#### DATA
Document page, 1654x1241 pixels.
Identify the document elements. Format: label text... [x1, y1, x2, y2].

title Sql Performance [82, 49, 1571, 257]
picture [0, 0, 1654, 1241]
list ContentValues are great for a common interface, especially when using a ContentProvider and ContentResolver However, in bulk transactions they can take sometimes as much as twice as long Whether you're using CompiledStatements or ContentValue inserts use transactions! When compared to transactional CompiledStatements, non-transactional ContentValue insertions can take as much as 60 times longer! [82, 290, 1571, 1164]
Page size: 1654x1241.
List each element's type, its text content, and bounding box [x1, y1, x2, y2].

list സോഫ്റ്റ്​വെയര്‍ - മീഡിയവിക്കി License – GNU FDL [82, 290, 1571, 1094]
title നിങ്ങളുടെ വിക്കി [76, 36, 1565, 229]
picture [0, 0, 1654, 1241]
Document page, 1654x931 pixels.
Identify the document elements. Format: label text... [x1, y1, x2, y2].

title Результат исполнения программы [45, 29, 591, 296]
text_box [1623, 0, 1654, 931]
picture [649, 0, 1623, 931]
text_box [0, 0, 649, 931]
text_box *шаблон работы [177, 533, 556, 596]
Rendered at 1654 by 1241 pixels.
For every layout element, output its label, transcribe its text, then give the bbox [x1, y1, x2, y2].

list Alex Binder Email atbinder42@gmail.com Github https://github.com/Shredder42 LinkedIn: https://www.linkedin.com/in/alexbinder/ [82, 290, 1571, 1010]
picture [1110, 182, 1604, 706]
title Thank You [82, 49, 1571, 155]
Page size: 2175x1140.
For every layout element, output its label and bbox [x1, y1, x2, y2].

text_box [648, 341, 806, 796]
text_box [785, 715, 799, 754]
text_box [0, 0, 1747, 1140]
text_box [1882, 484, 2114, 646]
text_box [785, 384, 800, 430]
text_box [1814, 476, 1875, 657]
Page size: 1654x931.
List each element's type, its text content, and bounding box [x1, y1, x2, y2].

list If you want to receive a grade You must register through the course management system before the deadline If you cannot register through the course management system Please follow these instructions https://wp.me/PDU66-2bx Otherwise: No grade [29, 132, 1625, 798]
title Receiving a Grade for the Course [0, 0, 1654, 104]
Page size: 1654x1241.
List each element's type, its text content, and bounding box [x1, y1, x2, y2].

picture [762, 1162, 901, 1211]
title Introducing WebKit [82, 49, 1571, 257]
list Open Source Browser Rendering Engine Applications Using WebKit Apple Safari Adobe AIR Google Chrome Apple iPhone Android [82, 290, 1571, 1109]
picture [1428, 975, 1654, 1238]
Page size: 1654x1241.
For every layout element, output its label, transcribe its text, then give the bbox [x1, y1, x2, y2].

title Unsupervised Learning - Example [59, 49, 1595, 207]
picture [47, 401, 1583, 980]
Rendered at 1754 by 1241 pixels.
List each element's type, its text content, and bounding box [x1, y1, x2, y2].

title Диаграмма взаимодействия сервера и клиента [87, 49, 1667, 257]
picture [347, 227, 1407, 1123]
########
• _WHAT YOU ARE ASKED TO DO_: Rewrite every line of the listing above as a JSON array of strings, one string per line, and leave out the blank lines.

• _WRITTEN ANSWER_:
[
  "Document page, 1654x1241 pixels.",
  "Identify the document elements. Format: label text... [x1, y1, x2, y2].",
  "title Sql Performance [82, 49, 1571, 257]",
  "picture [0, 0, 1654, 1241]",
  "list ContentValues are great for a common interface, especially when using a ContentProvider and ContentResolver However, in bulk transactions they can take sometimes as much as twice as long Whether you're using CompiledStatements or ContentValue inserts use transactions! When compared to transactional CompiledStatements, non-transactional ContentValue insertions can take as much as 60 times longer! [82, 290, 1571, 1164]",
  "Page size: 1654x1241.",
  "List each element's type, its text content, and bounding box [x1, y1, x2, y2].",
  "list സോഫ്റ്റ്​വെയര്‍ - മീഡിയവിക്കി License – GNU FDL [82, 290, 1571, 1094]",
  "title നിങ്ങളുടെ വിക്കി [76, 36, 1565, 229]",
  "picture [0, 0, 1654, 1241]",
  "Document page, 1654x931 pixels.",
  "Identify the document elements. Format: label text... [x1, y1, x2, y2].",
  "title Результат исполнения программы [45, 29, 591, 296]",
  "text_box [1623, 0, 1654, 931]",
  "picture [649, 0, 1623, 931]",
  "text_box [0, 0, 649, 931]",
  "text_box *шаблон работы [177, 533, 556, 596]",
  "Rendered at 1654 by 1241 pixels.",
  "For every layout element, output its label, transcribe its text, then give the bbox [x1, y1, x2, y2].",
  "list Alex Binder Email atbinder42@gmail.com Github https://github.com/Shredder42 LinkedIn: https://www.linkedin.com/in/alexbinder/ [82, 290, 1571, 1010]",
  "picture [1110, 182, 1604, 706]",
  "title Thank You [82, 49, 1571, 155]",
  "Page size: 2175x1140.",
  "For every layout element, output its label and bbox [x1, y1, x2, y2].",
  "text_box [648, 341, 806, 796]",
  "text_box [785, 715, 799, 754]",
  "text_box [0, 0, 1747, 1140]",
  "text_box [1882, 484, 2114, 646]",
  "text_box [785, 384, 800, 430]",
  "text_box [1814, 476, 1875, 657]",
  "Page size: 1654x931.",
  "List each element's type, its text content, and bounding box [x1, y1, x2, y2].",
  "list If you want to receive a grade You must register through the course management system before the deadline If you cannot register through the course management system Please follow these instructions https://wp.me/PDU66-2bx Otherwise: No grade [29, 132, 1625, 798]",
  "title Receiving a Grade for the Course [0, 0, 1654, 104]",
  "Page size: 1654x1241.",
  "List each element's type, its text content, and bounding box [x1, y1, x2, y2].",
  "picture [762, 1162, 901, 1211]",
  "title Introducing WebKit [82, 49, 1571, 257]",
  "list Open Source Browser Rendering Engine Applications Using WebKit Apple Safari Adobe AIR Google Chrome Apple iPhone Android [82, 290, 1571, 1109]",
  "picture [1428, 975, 1654, 1238]",
  "Page size: 1654x1241.",
  "For every layout element, output its label, transcribe its text, then give the bbox [x1, y1, x2, y2].",
  "title Unsupervised Learning - Example [59, 49, 1595, 207]",
  "picture [47, 401, 1583, 980]",
  "Rendered at 1754 by 1241 pixels.",
  "List each element's type, its text content, and bounding box [x1, y1, x2, y2].",
  "title Диаграмма взаимодействия сервера и клиента [87, 49, 1667, 257]",
  "picture [347, 227, 1407, 1123]"
]